_INSTRUCTION:_
Consider each line of the material below and note whether it holds "Emergent". State how many do, and nothing else.
────────────────────────────────────────
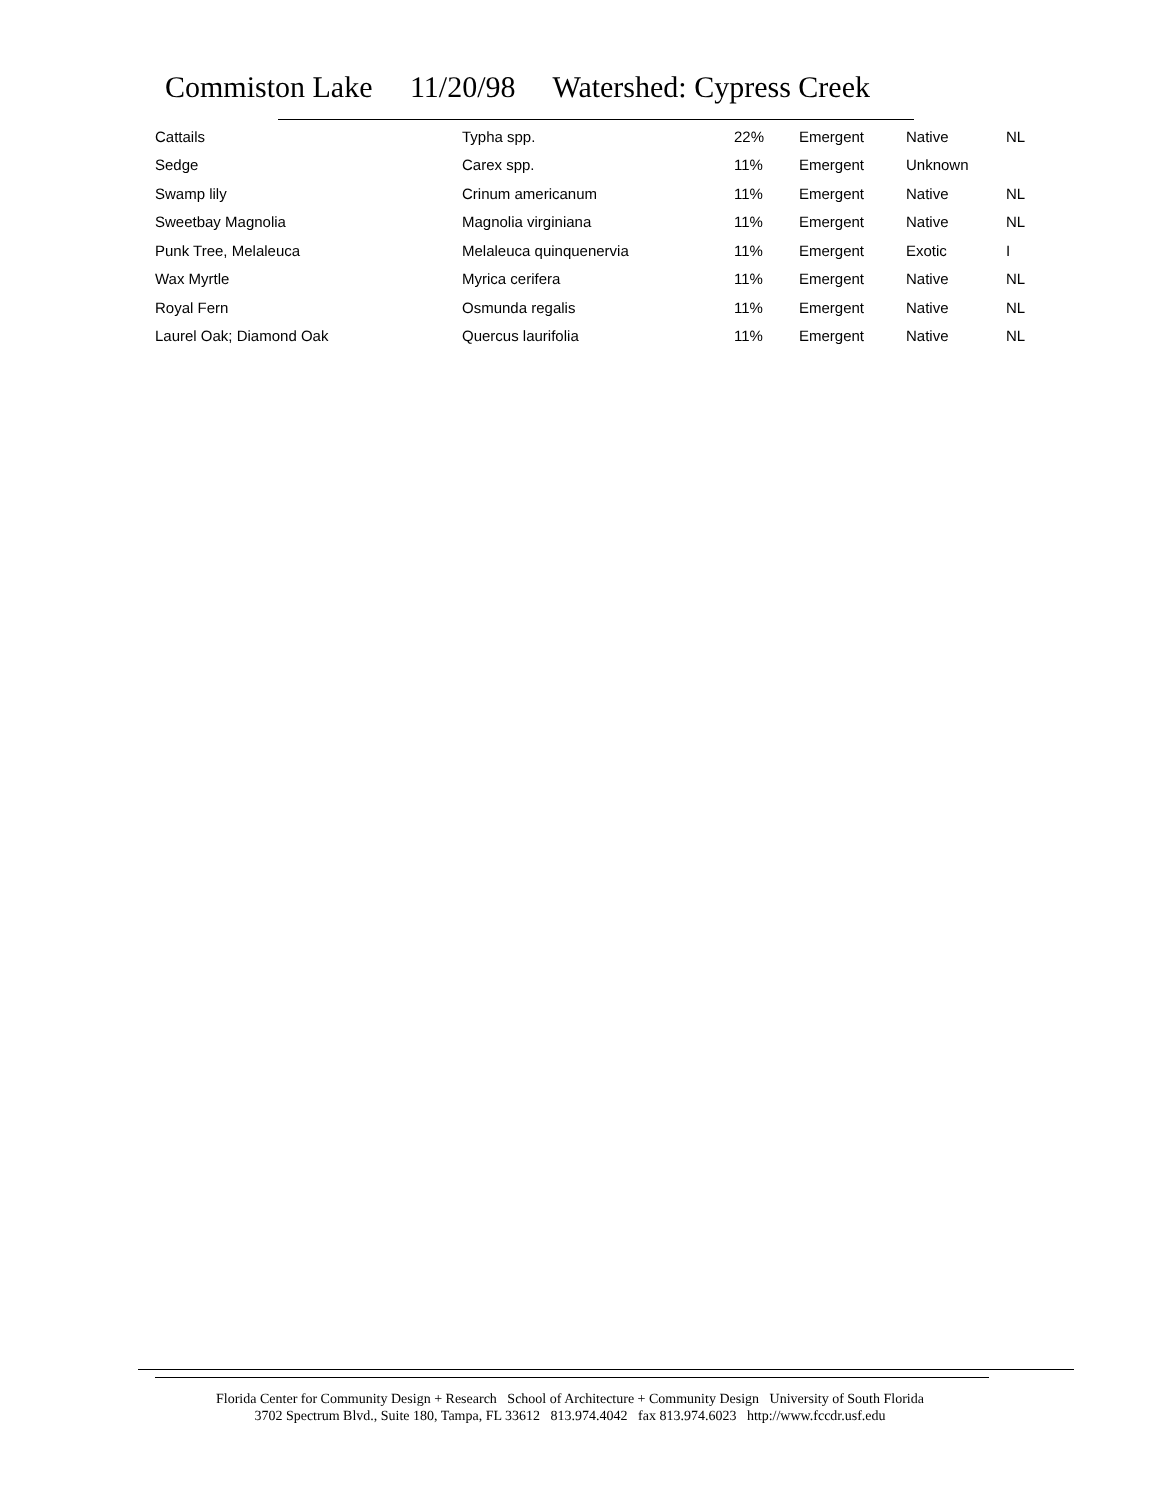Commiston Lake 11/20/98 Watershed: Cypress Creek
| Cattails | Typha spp. | 22% | Emergent | Native | NL |
| Sedge | Carex spp. | 11% | Emergent | Unknown | |
| Swamp lily | Crinum americanum | 11% | Emergent | Native | NL |
| Sweetbay Magnolia | Magnolia virginiana | 11% | Emergent | Native | NL |
| Punk Tree, Melaleuca | Melaleuca quinquenervia | 11% | Emergent | Exotic | I |
| Wax Myrtle | Myrica cerifera | 11% | Emergent | Native | NL |
| Royal Fern | Osmunda regalis | 11% | Emergent | Native | NL |
| Laurel Oak; Diamond Oak | Quercus laurifolia | 11% | Emergent | Native | NL |
Florida Center for Community Design + Research School of Architecture + Community Design University of South Florida
3702 Spectrum Blvd., Suite 180, Tampa, FL 33612 813.974.4042 fax 813.974.6023 http://www.fccdr.usf.edu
────────────────────────────────────────
_EXERCISE SOLUTION:_
8